Дед отправился жить к учителю и сразу же окрестил Таруотера, почти под самым учительским носом, а учитель надругался над священным обрядом и превратил его в богохульство. Но эту историю старик не мог рассказывать по порядку. Он всякий раз сдавал немного назад и объяснял, почему он вообще пошел жить к учителю. Тому было три причины. Во-первых, по его словам, он знал, что нужен учителю. Он был единственный человек, который за всю учителеву жизнь хоть что-то для него сделал. А во-вторых, племянник вполне подходил старику, чтобы похоронить его, и дед хотел заранее договориться с ним о каждой важной для него детали. А в-третьих, старик хотел проследить за тем, чтобы Таруотер принял крещение.
— Да знаю я, — говорил Таруотер. — Давай уже дальше.

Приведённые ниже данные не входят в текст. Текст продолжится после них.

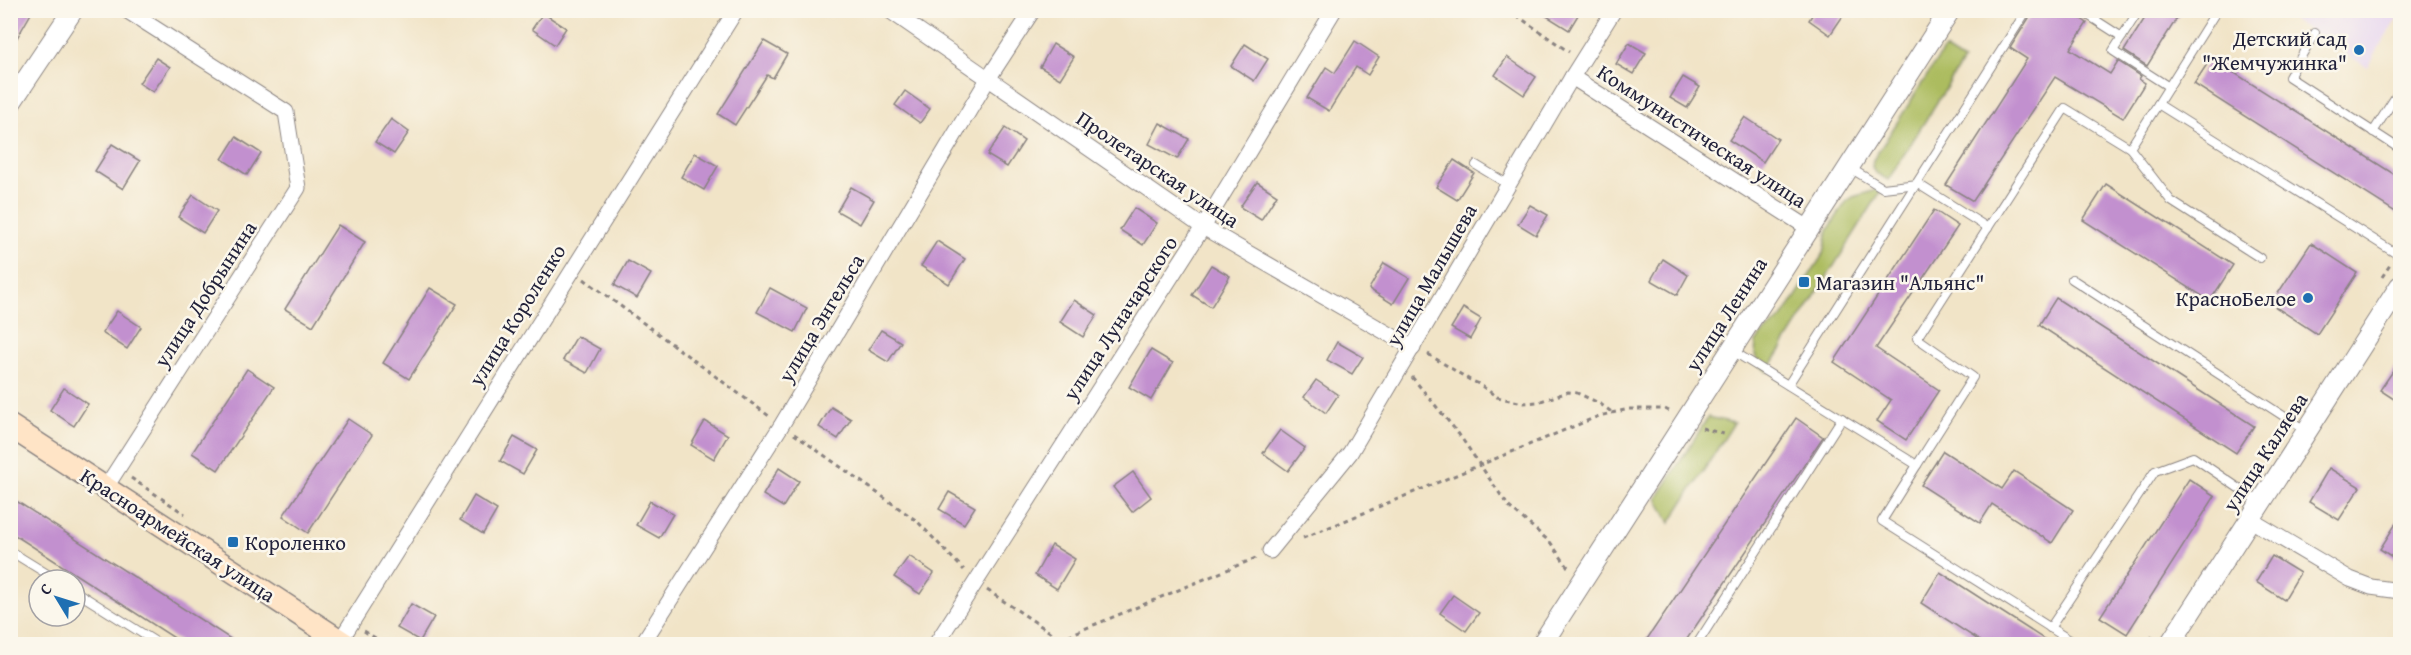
<svg xmlns="http://www.w3.org/2000/svg" width="2411" height="655" viewBox="0 0 2411 655" font-family="'Gentium Book Plus',serif">
	<rect width="100%" height="100%" fill="#fbf7ec"/>
	<filter id="ink" filterUnits="userSpaceOnUse"><feTurbulence type="fractalNoise" baseFrequency=".0167" numOctaves="2"/><feDisplacementMap in="SourceGraphic" scale="12" xChannelSelector="R" yChannelSelector="G"/><feConvolveMatrix kernelMatrix="1 2 1 2 8 2 1 2 1" color-interpolation-filters="sRGB"/></filter>
	<filter id="wash" filterUnits="userSpaceOnUse"><feTurbulence type="fractalNoise" baseFrequency=".008" numOctaves="4" result="noise"/><feDisplacementMap in="SourceGraphic" scale="24" xChannelSelector="R" yChannelSelector="G"/><feGaussianBlur stdDeviation="1.35" result="paint"/><feColorMatrix in="noise" values="0 0 0 0 0 0 0 0 0 0 0 0 0 0 0 0 0 1.4 0 .05"/><feComposite in="paint" operator="in"/></filter>
	<g filter="url(#wash)">
		<rect width="100%" height="100%" fill="#f1e4c7"/>
		<path fill="#e5d3f1" d="M2400,10V14L2367,67L2279,11Z"/>
		<g fill="#acbc5f" stroke="#676f4d" stroke-width="1.5">
			<path d="M1944,49L1963,61L1888,180L1876,173L1872,167L1873,160Z"/>
			<path d="M1883,188L1767,372L1759,364L1755,355L1756,342L1762,334L1782,318L1824,253L1828,230L1846,202L1853,197Z"/>
			<path d="M1708,417L1734,423L1670,523L1657,498Z"/>
		</g>
		<g id="blocks">
			<g fill="#c290cf">
				<path d="M10,10H33L10,50Z"/>
				<path d="M1537,10H1581L1569,30Z"/>
				<path d="M1815,10H1847L1830,35L1809,20Z"/>
				<path d="M2034,10H2068L2087,23L2070,49L2110,74L2118,61L2141,76L2139,79L2145,83L2123,118L2055,77L1973,201L1946,185L2027,59L2010,48Z"/>
				<path d="M2150,10H2182L2147,66L2124,51Z"/>
				<path d="M543,13L566,28L555,45L532,29Z"/>
				<path d="M764,41L787,54L773,78L767,75L735,125L718,114Z"/>
				<path d="M1355,41L1379,57L1368,75L1356,67L1329,111L1307,98L1326,67L1335,73Z"/>
				<path d="M1629,43L1646,53L1633,74L1616,64Z"/>
				<path d="M1053,44L1074,57L1060,79L1040,67Z"/>
				<path d="M1245,44L1268,59L1254,81L1231,66Z"/>
				<path d="M1507,57L1536,77L1524,95L1495,75Z"/>
				<path d="M156,58L170,67L153,92L139,83Z"/>
				<path d="M2211,58L2400,178V215L2194,84Z"/>
				<path d="M1683,77L1700,87L1687,108L1670,98Z"/>
				<path d="M905,91L930,109L920,123L895,105Z"/>
				<path d="M1745,117L1778,139L1763,162L1729,140Z"/>
				<path d="M391,119L409,132L394,154L375,142Z"/>
				<path d="M1160,123L1189,139L1177,159L1149,144Z"/>
				<path d="M1005,128L1024,141L1007,167L987,155Z"/>
				<path d="M236,137L261,153L247,175L222,159Z"/>
				<path d="M112,144L140,161L123,189L95,171Z"/>
				<path d="M695,153L718,166L704,190L681,177Z"/>
				<path d="M1454,160L1474,173L1457,200L1436,187Z"/>
				<path d="M1257,182L1277,195L1261,220L1240,207Z"/>
				<path d="M2106,184L2233,265L2210,301L2083,220Z"/>
				<path d="M851,187L874,200L860,224L837,211Z"/>
				<path d="M193,195L217,211L203,233L178,217Z"/>
				<path d="M1530,205L1548,215L1536,235L1518,224Z"/>
				<path d="M1134,208L1157,223L1143,245L1120,230Z"/>
				<path d="M1934,210L1958,226L1876,348L1939,390L1906,440L1877,421L1891,400L1834,362Z"/>
				<path d="M338,225L365,242L313,326L285,309Z"/>
				<path d="M937,241L965,259L949,284L921,266Z"/>
				<path d="M2311,243L2357,273L2317,334L2271,304Z"/>
				<path d="M1663,259L1688,275L1677,295L1651,280Z"/>
				<path d="M628,261L651,274L637,298L614,285Z"/>
				<path d="M1384,263L1409,278L1393,304L1369,289Z"/>
				<path d="M1211,265L1230,276L1211,307L1192,295Z"/>
				<path d="M430,288L457,304L409,379L383,363Z"/>
				<path d="M770,288L807,308L795,332L757,312Z"/>
				<path d="M2056,298L2254,426L2236,453L2039,325Z"/>
				<path d="M1074,300L1097,315L1083,337L1060,322Z"/>
				<path d="M1463,308L1481,319L1470,339L1451,328Z"/>
				<path d="M117,311L141,327L127,349L102,333Z"/>
				<path d="M881,330L901,342L888,362L868,350Z"/>
				<path d="M577,336L600,349L587,373L563,360Z"/>
				<path d="M1337,342L1363,357L1352,374L1327,360Z"/>
				<path d="M1151,350L1173,363L1151,400L1129,387Z"/>
				<path d="M2400,361V403L2380,390Z"/>
				<path d="M247,369L274,387L218,470L192,453Z"/>
				<path d="M1316,380L1338,395L1326,413L1304,397Z"/>
				<path d="M64,388L88,404L74,426L50,410Z"/>
				<path d="M831,407L851,419L838,439L819,427Z"/>
				<path d="M1796,418L1823,437L1683,645H1643Z"/>
				<path d="M348,419L372,435L308,533L283,516Z"/>
				<path d="M705,421L728,435L714,459L691,445Z"/>
				<path d="M1280,430L1305,448L1288,471L1263,453Z"/>
				<path d="M514,437L537,450L523,474L500,461Z"/>
				<path d="M1943,451L2002,489L2014,471L2073,510L2052,543L1992,504L1980,523L1921,485Z"/>
				<path d="M779,468L799,481L783,507L763,495Z"/>
				<path d="M2329,468L2360,487L2339,520L2309,502Z"/>
				<path d="M1133,472L1151,497L1132,512L1113,487Z"/>
				<path d="M2189,479L2215,496L2127,634L2100,617Z"/>
				<path d="M949,492L975,507L964,524L939,509Z"/>
				<path d="M474,496L497,510L483,534L460,520Z"/>
				<path d="M10,497L240,645H185L10,532Z"/>
				<path d="M650,501L673,514L659,538L636,525Z"/>
				<path d="M2400,517V562L2380,549Z"/>
				<path d="M1052,545L1075,559L1057,589L1035,575Z"/>
				<path d="M909,556L934,573L920,594L894,577Z"/>
				<path d="M2272,556L2300,573L2284,600L2256,582Z"/>
				<path d="M1940,572L2053,645H1986L1921,603Z"/>
				<path d="M1453,595L1479,613L1466,631L1440,613Z"/>
				<path d="M411,604L434,617L420,641L397,628Z"/>
			</g>
		</g>
	</g>
	<g filter="url(#ink)">
		<use href="#blocks" fill-opacity="0" stroke="#8a8381" stroke-width="1.5"/>
		<g fill="none" stroke-linecap="round" stroke-linejoin="round">
			<g stroke="#8a8381" stroke-width="10">
				<g id="service">
					<path d="M2080,10L2122,37"/>
					<path d="M2139,10L2113,51L2169,87"/>
					<path d="M2217,10L2158,104L2400,256"/>
					<path d="M2315,33L2289,77L2400,149"/>
					<path d="M2373,132L2400,90"/>
					<path d="M2130,148L2171,201L2260,258"/>
					<path d="M1476,165L1509,185"/>
					<path d="M1850,168L1883,188L1918,184L1988,228"/>
					<path d="M2072,279L2305,430"/>
					<path d="M1731,350L1917,465L1973,377L1917,338L2065,108L2130,148L2158,104"/>
					<path d="M1788,385L2027,10"/>
					<path d="M1917,465L1882,521L2076,644"/>
					<path d="M10,551L57,580"/>
					<path d="M75,591L159,644"/>
					<path d="M2050,628L2155,471L2193,457L2259,502"/>
					<path d="M1697,644L1842,418"/>
				</g>
			</g>
			<g stroke="#8a8381" stroke-width="17">
				<g id="minor">
					<path d="M889,10L1203,227L1413,348"/>
					<path d="M1572,77L1810,229"/>
					<path d="M106,487L298,188L286,112L126,10"/>
					<path d="M2249,519L2350,579L2371,587L2400,591"/>
					<path d="M1270,551L1350,453L1572,77L1614,10"/>
					<path d="M340,641L736,10"/>
					<path d="M642,644L781,426L988,79L1033,10"/>
					<path d="M936,644L1203,227L1334,10"/>
				</g>
			</g>
			<g stroke="#8a8381" stroke-width="22">
				<g id="tertiary">
					<path d="M10,104L73,10"/>
					<path d="M1542,644L1950,10"/>
					<path d="M2170,644L2400,286"/>
				</g>
			</g>
			<g stroke="#8a8381" stroke-width="25">
				<path id="secondary" d="M10,426L345,644"/>
			</g>
			<g stroke="#8a8381" stroke-width="3" stroke-dasharray="4.5 4.5" stroke-linecap="butt">
				<path d="M1509,10L1569,52"/>
				<path d="M2382,277L2390,265"/>
				<path d="M584,279L769,416"/>
				<path d="M1428,354L1470,380L1479,384L1497,397L1523,403L1538,402L1568,392L1577,393L1599,403L1613,413"/>
				<path d="M1412,377L1458,433L1509,507L1550,542L1568,567"/>
				<path d="M1702,428L1727,435"/>
				<path d="M794,434L917,521L964,570"/>
				<path d="M131,478L185,514"/>
				<path d="M1303,538L1599,416L1629,409H1665L1669,411"/>
				<path d="M987,590L1068,644"/>
				<path d="M364,631L385,644"/>
				<path d="M1060,639L1258,557"/>
				<path d="M2147,644L2152,636"/>
			</g>
			<use href="#service" stroke="#fff" stroke-width="8"/>
			<use href="#minor" stroke="#fff" stroke-width="15"/>
			<use href="#tertiary" stroke="#fff" stroke-width="20"/>
			<use href="#secondary" stroke="#ffe4c6" stroke-width="22"/>
		</g>
	</g>
	<g fill="#1f6fb2" stroke="#fbf7ec" stroke-width="2">
		<circle cx="2359" cy="50" r="6"/>
		<rect x="1798" y="276" width="12" height="12" rx="3"/>
		<circle cx="2308" cy="298" r="6"/>
		<rect x="227" y="536" width="12" height="12" rx="3"/>
	</g>
	<g text-anchor="middle" dominant-baseline="central" stroke-width="5" stroke-linejoin="round" paint-order="stroke">
		<g font-size="21" fill="#22223b" stroke="#fbf7ec" text-anchor="end">
			<text x="2347" y="38">Детский сад<tspan x="2347" dy="24">"Жемчужинка"</tspan></text>
			<text x="1816" y="282" text-anchor="start">Магазин "Альянс"</text>
			<text x="2296" y="298">КрасноБелое</text>
			<text x="245" y="542" text-anchor="start">Короленко</text>
		</g>
		<g font-size="21" fill="#22223b" stroke="#fbf7ec">
			<text transform="translate(1702 136) rotate(33)">Коммунистическая улица</text>
			<text transform="translate(1158 169) rotate(34)">Пролетарская улица</text>
			<text transform="translate(1431 275) rotate(-60)">улица Малышева</text>
			<text transform="translate(205 294) rotate(-57)">улица Добрынина</text>
			<text transform="translate(1726 314) rotate(-57)">улица Ленина</text>
			<text transform="translate(517 315) rotate(-58)">улица Короленко</text>
			<text transform="translate(821 318) rotate(-59)">улица Энгельса</text>
			<text transform="translate(1120 318) rotate(-57)">улица Луначарского</text>
			<text transform="translate(2265 452) rotate(-57)">улица Каляева</text>
			<text transform="translate(178 535) rotate(33)">Красноармейская улица</text>
		</g>
	</g>
	<rect width="2411" height="655" fill="none" stroke="#fbf7ec" stroke-width="36"/>
	<g transform="translate(57 598) rotate(308)"><circle r="28" fill="#fbf7ec" stroke="#a4a2a5" stroke-width="1.5"/>
	<path d="M0-4.5L10 22L0 15L-10 22Z" fill="#1f6fb2"/>
	<text y="-9" font-size="16" font-weight="bold" text-anchor="middle" fill="#22223b">С</text>
	</g>
</svg>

— После того как эти трое погибли и он стал хозяином в доме, дом он вымел подчистую, — сказал старый Таруотер. — Всю мебель оттуда повыкинул, кроме разве что пары стульев и стола, да еще оставил пару коек и колыбель, которую он сам же для тебя и купил. Снял все картины, все занавески, ковры все убрал. Даже одежду матери, сестры и этого недоумка всю сжег, чтобы ничего от них не осталось. И остались только книжки и бумажки, которые он за жизнь свою насобирал. Кругом одна бумага, — сказал старик. — Заходишь в комнату, как в птичье гнездо попал. Я пришел через несколько дней после аварии, и он мне обрадовался. У него аж глаза загорелись. Он был рад меня видеть. «Вот те на, — говорит он мне, — только я успел вымести и вычистить дом, и на тебе, явились семь чертей в одной шкуре». — И старик радостно хлопал себя по колену.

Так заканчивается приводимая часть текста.